MIDF Sector Research

Sunway - Listing Of Healthcare Division Is A Long Term Catalyst

sectoranalyst
Publish date: Thu, 28 Jun 2018, 08:44 AM

INVESTMENT HIGHLIGHTS

  • Listing of healthcare division is a long-term catalyst
  • Sales target of RM1.3b maintained
  • Townhouse launch in Sunway Iskandar
  • Maintain Neutral with an unchanged TP of RM1.60

We recently met up with Sunway Berhad (SUNWAY) management and came away feeling neutral on the prospect of Sunway Bhd. The key takeaways from the meeting are as below:

Listing of healthcare division is a long-term catalyst. SUNWAY is expanding its healthcare division by having four medical centres in the pipeline. Construction of Sunway Medical Centre 3 (245 beds) was completed in end of 2017, with Sunway Medical Centre Velocity (240 beds) is expected to complete in 1Q2019. Subsequently, construction of Sunway Medical Centre Seberang Jaya (180 beds) and Sunway Medical Centre Damansara (250 beds) is expected to complete in 2020 and 2022 respectively. Construction of Sunway Medical Centre Ipoh (200 beds) is expected to complete in 2023. Listing of healthcare division is expected to take place beyond year 2023, as we understand that medical centres typically take more than one year to turn profitable.

Sales target of RM1.3b maintained. Management is maintaining its sales target of RM1.3b for FY18 as it plans to launch project with total GDV of RM2b in FY18. SUNWAY launched Rivercove Residences (GDV: RM485m) in Singapore recently and has registered take up rate of 98%. Meanwhile, launches of Sunway GEO Lake (GDV: RM550m) is expected to take place soon. Likewise, Sunway Velocity TWO (GDV: RM320m) and Sunway Wangsa Maju (GDV: RM220m) are expected to be launched in 4Q.

Townhouse launch in Sunway Iskandar. SUNWAY is planning to launch Sunway Citrine Lakehomes (GDV: RM80m) which consists of townhouse and cluster homes in Sunway Iskandar. Note that Citrine Lakehomes is located next to the 20-acre Emerald Lake Garden and Citrine Commercial Hub. Management anticipates townhouse concept to be well received by homebuyers due to the lower selling price per unit of townhouses.

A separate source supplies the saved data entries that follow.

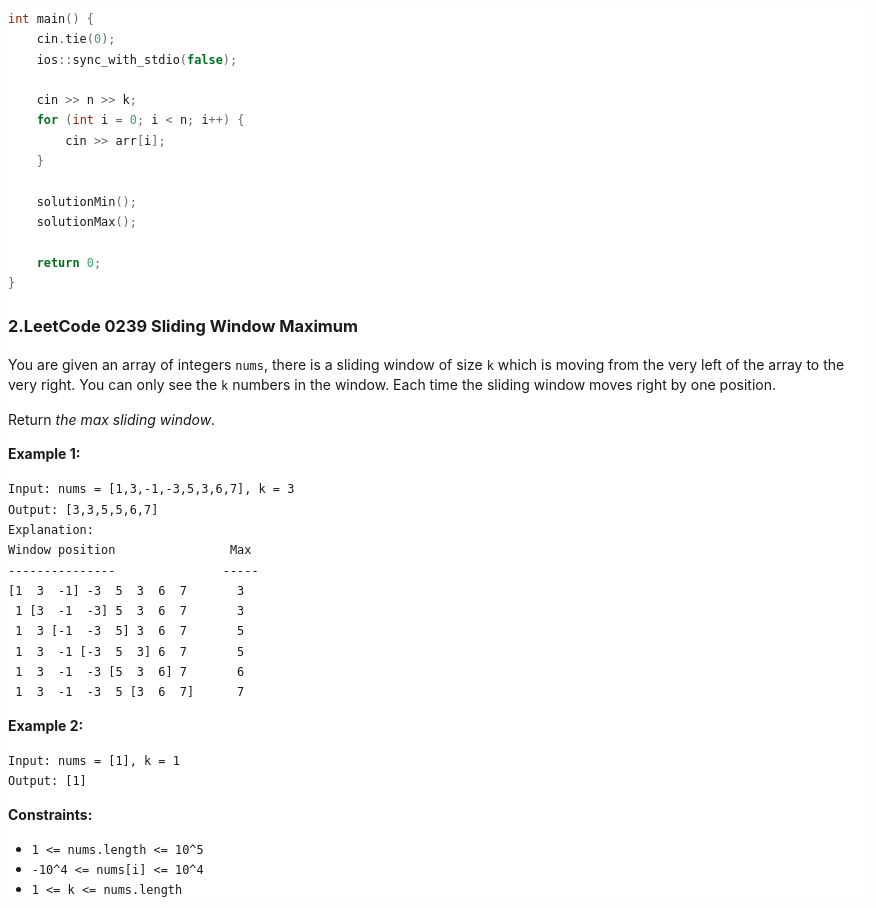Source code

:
 ```c++
int main() {
    cin.tie(0);
    ios::sync_with_stdio(false);
    
    cin >> n >> k;
    for (int i = 0; i < n; i++) {
        cin >> arr[i];
    }
    
    solutionMin();
    solutionMax();
    
    return 0;
}
```



### 2.LeetCode 0239 Sliding Window Maximum

You are given an array of integers `nums`, there is a sliding window of size `k` which is moving from the very left of the array to the very right. You can only see the `k` numbers in the window. Each time the sliding window moves right by one position.

Return *the max sliding window*.

 

**Example 1:**

```
Input: nums = [1,3,-1,-3,5,3,6,7], k = 3
Output: [3,3,5,5,6,7]
Explanation: 
Window position                Max
---------------               -----
[1  3  -1] -3  5  3  6  7       3
 1 [3  -1  -3] 5  3  6  7       3
 1  3 [-1  -3  5] 3  6  7       5
 1  3  -1 [-3  5  3] 6  7       5
 1  3  -1  -3 [5  3  6] 7       6
 1  3  -1  -3  5 [3  6  7]      7
```

**Example 2:**

```
Input: nums = [1], k = 1
Output: [1]
```

 

**Constraints:**

- `1 <= nums.length <= 10^5`
- `-10^4 <= nums[i] <= 10^4`
- `1 <= k <= nums.length`
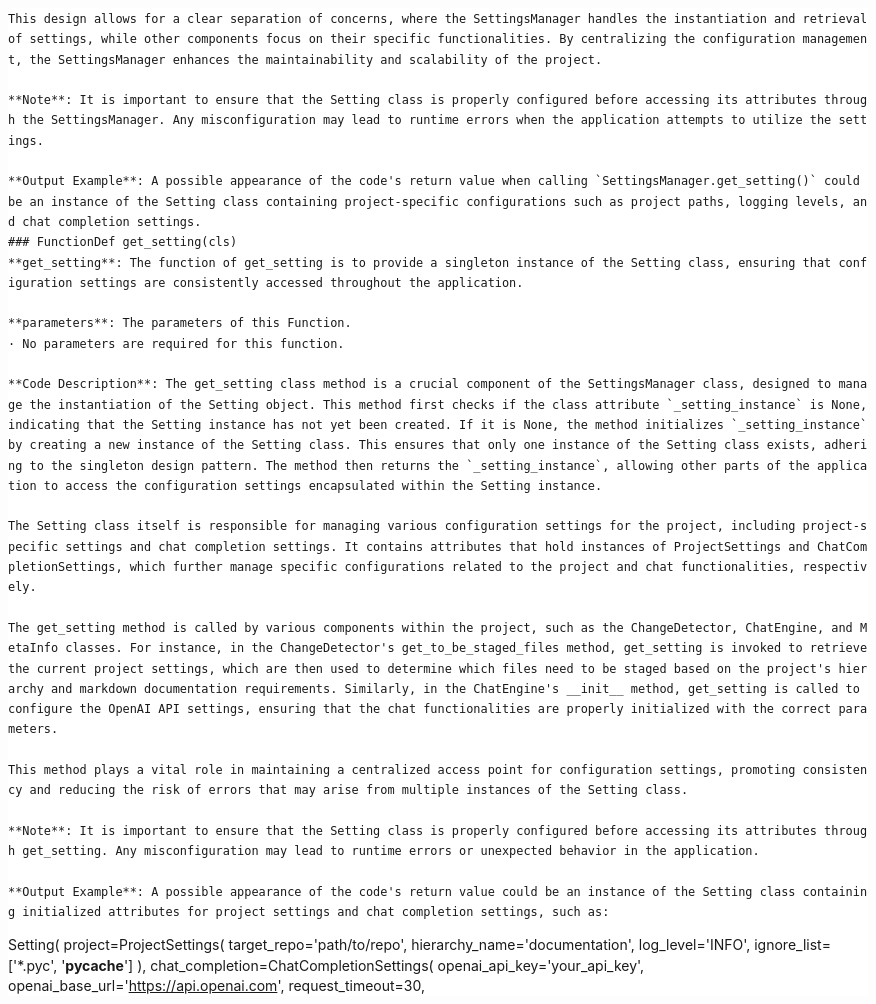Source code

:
 ```
This design allows for a clear separation of concerns, where the SettingsManager handles the instantiation and retrieval of settings, while other components focus on their specific functionalities. By centralizing the configuration management, the SettingsManager enhances the maintainability and scalability of the project.

**Note**: It is important to ensure that the Setting class is properly configured before accessing its attributes through the SettingsManager. Any misconfiguration may lead to runtime errors when the application attempts to utilize the settings.

**Output Example**: A possible appearance of the code's return value when calling `SettingsManager.get_setting()` could be an instance of the Setting class containing project-specific configurations such as project paths, logging levels, and chat completion settings.
### FunctionDef get_setting(cls)
**get_setting**: The function of get_setting is to provide a singleton instance of the Setting class, ensuring that configuration settings are consistently accessed throughout the application.

**parameters**: The parameters of this Function.
· No parameters are required for this function.

**Code Description**: The get_setting class method is a crucial component of the SettingsManager class, designed to manage the instantiation of the Setting object. This method first checks if the class attribute `_setting_instance` is None, indicating that the Setting instance has not yet been created. If it is None, the method initializes `_setting_instance` by creating a new instance of the Setting class. This ensures that only one instance of the Setting class exists, adhering to the singleton design pattern. The method then returns the `_setting_instance`, allowing other parts of the application to access the configuration settings encapsulated within the Setting instance.

The Setting class itself is responsible for managing various configuration settings for the project, including project-specific settings and chat completion settings. It contains attributes that hold instances of ProjectSettings and ChatCompletionSettings, which further manage specific configurations related to the project and chat functionalities, respectively.

The get_setting method is called by various components within the project, such as the ChangeDetector, ChatEngine, and MetaInfo classes. For instance, in the ChangeDetector's get_to_be_staged_files method, get_setting is invoked to retrieve the current project settings, which are then used to determine which files need to be staged based on the project's hierarchy and markdown documentation requirements. Similarly, in the ChatEngine's __init__ method, get_setting is called to configure the OpenAI API settings, ensuring that the chat functionalities are properly initialized with the correct parameters.

This method plays a vital role in maintaining a centralized access point for configuration settings, promoting consistency and reducing the risk of errors that may arise from multiple instances of the Setting class.

**Note**: It is important to ensure that the Setting class is properly configured before accessing its attributes through get_setting. Any misconfiguration may lead to runtime errors or unexpected behavior in the application.

**Output Example**: A possible appearance of the code's return value could be an instance of the Setting class containing initialized attributes for project settings and chat completion settings, such as:
```
Setting(
    project=ProjectSettings(
        target_repo='path/to/repo',
        hierarchy_name='documentation',
        log_level='INFO',
        ignore_list=['*.pyc', '__pycache__']
    ),
    chat_completion=ChatCompletionSettings(
        openai_api_key='your_api_key',
        openai_base_url='https://api.openai.com',
        request_timeout=30,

Maintain Neutral with an unchanged TP of RM1.60. We maintain our earnings forecast for FY18/19. Our TP of RM1.60 is unchanged, based on Sum-of-Parts valuation. We maintain our Neutral recommendation on SUNWAY due to its neutral earnings outlook in the near term. Nevertheless, the potential listing of healthcare division is a long-term catalyst.